Money dictated film's cancelation
The hacking of Sony Pictures Studios has North Korea's signature all over it, and we shall leave it at that. Having seen the previews, I must admit that The Interview is dumb and I would not have wasted money on it. However, it is unacceptable if North Korea is behind the threats of physical violence if this movie is shown.
The refusal by major theaters — Regal, Edwards, Cinemark and others — to show the movie was not for my safety but for all the blockbusters released during the holiday season. Yes, the public may have stayed away, and theaters and studios may have incurred a loss, but they would not be liable for safety issues.
Do I sue if there is a bomb threat against the New York City subway or if I go to the 911 museum and there is an attack? The bottom line is I am aware of all these risks. Maybe I should hide under my bed. The theaters could have posted "Go at your own risk due to the recent events."
Perhaps the major theaters and studios should contact North Korea in the future to schedule movies.
Cheney wrong again
Media continue to interview the former vice president and GOP spokesman as an expert on everything including foreign policy, the military and CIA torture.
Dick Cheney never served in the military, was never taken prisoner in a war and never understood America's foreign policy mistakes. He insists that waterboarding is not torture, unethical or a failed policy for gaining information. He thinks torture yields insights that no other methods obtain, contradicting the near unanimous conclusion of psychologists. Cheney has no psychological training.

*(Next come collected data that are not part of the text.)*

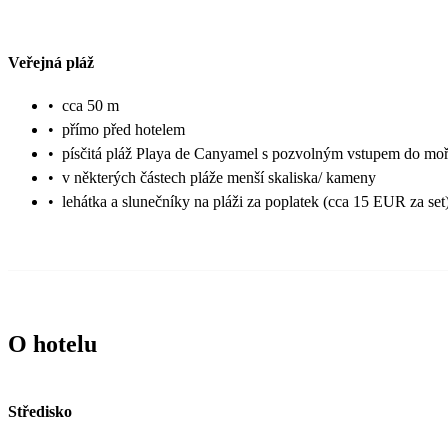
Veřejná pláž
•
cca 50 m
•
přímo před hotelem
•
písčitá pláž Playa de Canyamel s pozvolným vstupem do mo
•
v některých částech pláže menší skaliska/ kameny
•
lehátka a slunečníky na pláži za poplatek (cca 15 EUR za set
O hotelu
Středisko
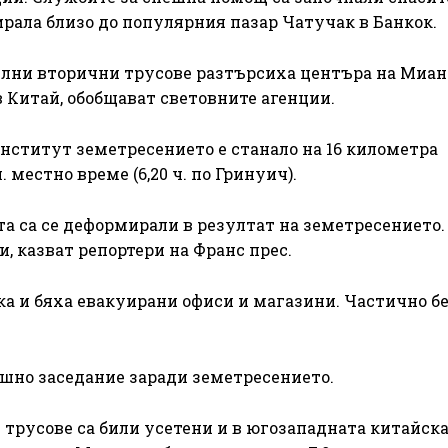
ирала близо до популярния пазар Чатучак в Банкок.
силни вторични трусове разтърсиха центъра на Миан
в Китай, обобщават световните агенции.
нститут земетресението е станало на 16 километра
. местно време (6,20 ч. по Гринуич).
а са се деформирали в резултат на земетресението.
 казват репортери на Франс прес.
а и бяха евакуирани офиси и магазини. Частично б
ешно заседание заради земетресението.
трусове са били усетени и в югозападната китайск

Congress has finally forced the CIA to share its disturbing techniques, which were long concealed from the White House and oversight committees. Again, Cheney sees nothing wrong in excessive beatings, sleep deprivation (up to 180 hours), rectal feeding or forcing naked prisoners into stress positions on cold concrete despite their broken limbs.
Sen. John McCain and other veterans and prisoners of war have affirmed that such techniques have yielded no useful information. Most Americans correctly recognize that some interrogation may be necessary and sometimes has useful results. But, contrary to Cheney's arrogant stance and CIA lies, there should be limits, oversight and an end to cruel, inhumane and useless torture.
Henry E. Everman
Jan. 8 would have been the 80th birthday of music legend and king Elvis Presley. The television stations that I viewed paid an honorable and respectable tribute to him, but not the Herald-Leader.
The caricature of him on page one of the Living section was most disgusting and so ugly. Face it, he was most handsome. Were you jealous; is that why you published such a disrespectful image? As Garth Brooks said on Today, let's just remember him as the king.
As an avid Elvis fan still at 69, I find your lack of respect and depiction to be shameful.
I hope in the future you will use greater care in the images you choose to leave in one's mind.